The Administration on Children, Youth and Families (ACYF) stated, in its project summary for 2012: “Historically, Federal policies have impelled child welfare systems to focus disproportionately on ensuring safety and permanency for the children they serve, with less emphasis on the promotion well-being.”
Since the creation of the public child welfare system, child welfare professionals have worked to balance child safety and permanence, striving to keep children with their birth parents whenever possible. But are these efforts in the best interests of the child? Is safety really the best the system can offer maltreated children? ACYF Commissioner Bryan Samuels raised this and other questions with a memo in which he made the following statement:
“The research is clear that the experience of abuse and neglect leaves a particular traumatic fingerprint on the development of children that cannot be ignored if the child welfare system is to meaningfully improve the life trajectories of maltreated children, not merely keep them safe from harm.”

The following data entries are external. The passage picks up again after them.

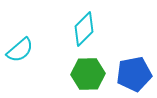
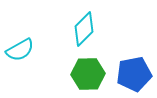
cyan semicircle: rotated 12 degrees clockwise
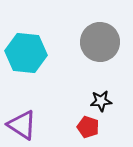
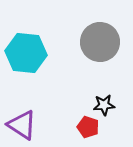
black star: moved 3 px right, 4 px down
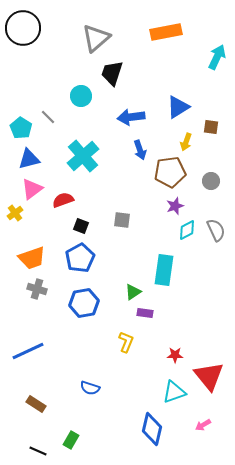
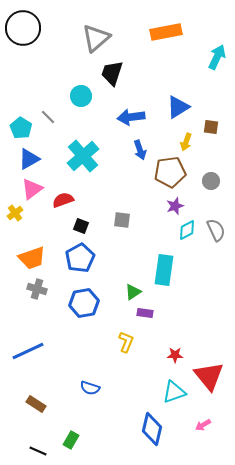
blue triangle at (29, 159): rotated 15 degrees counterclockwise
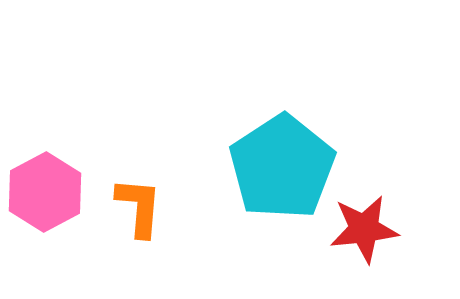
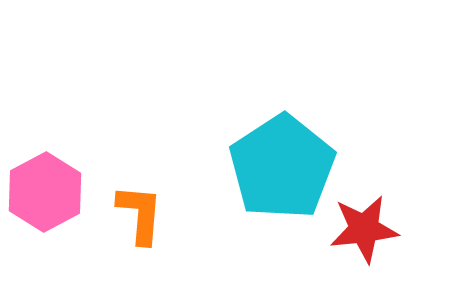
orange L-shape: moved 1 px right, 7 px down
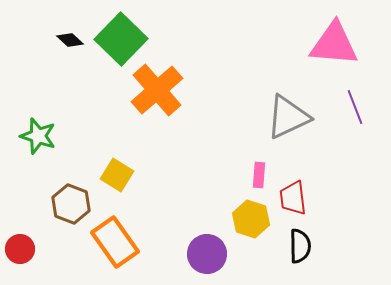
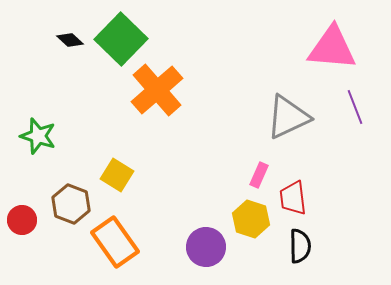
pink triangle: moved 2 px left, 4 px down
pink rectangle: rotated 20 degrees clockwise
red circle: moved 2 px right, 29 px up
purple circle: moved 1 px left, 7 px up
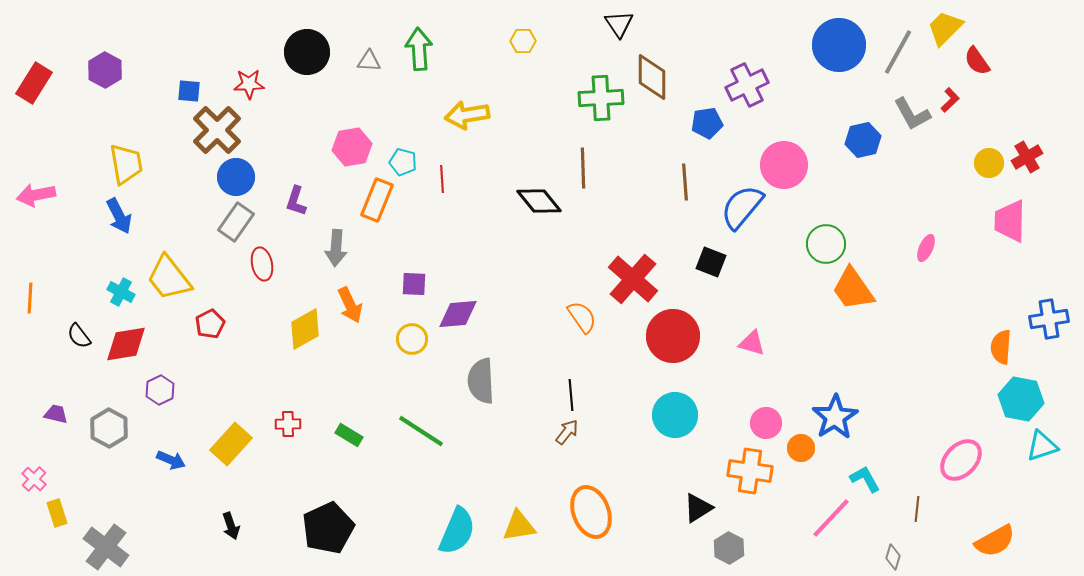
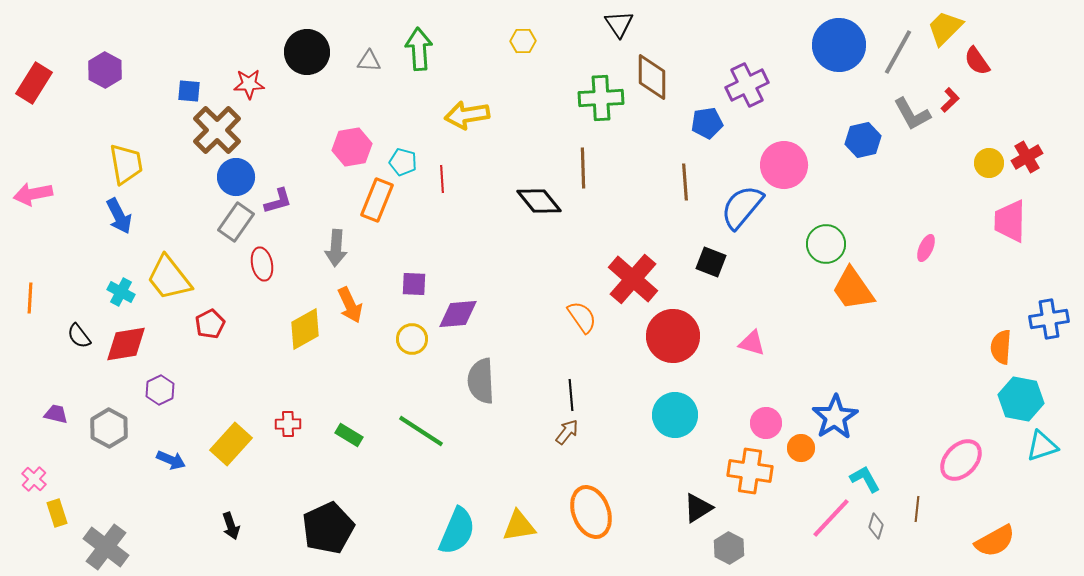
pink arrow at (36, 195): moved 3 px left, 1 px up
purple L-shape at (296, 201): moved 18 px left; rotated 124 degrees counterclockwise
gray diamond at (893, 557): moved 17 px left, 31 px up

Researchers in fields ranging from child psychology to public health to education and social work have been compiling evidence since the 1960s that captures the numerous ways trauma impacts children who find themselves in the child welfare system. Trauma is frequently left unaddressed in foster youth, and according to studies unresolved childhood trauma often manifests later in life as substance abuse, obesity, homelessness and other negative outcomes, even when a child was technically kept safe from harm.
The report also breaks down each of the grants made with ACYF discretionary funds in 2012, which totaled $46.6 million, and identified a long list of programs and models that ACYF views as effective and evidence-based.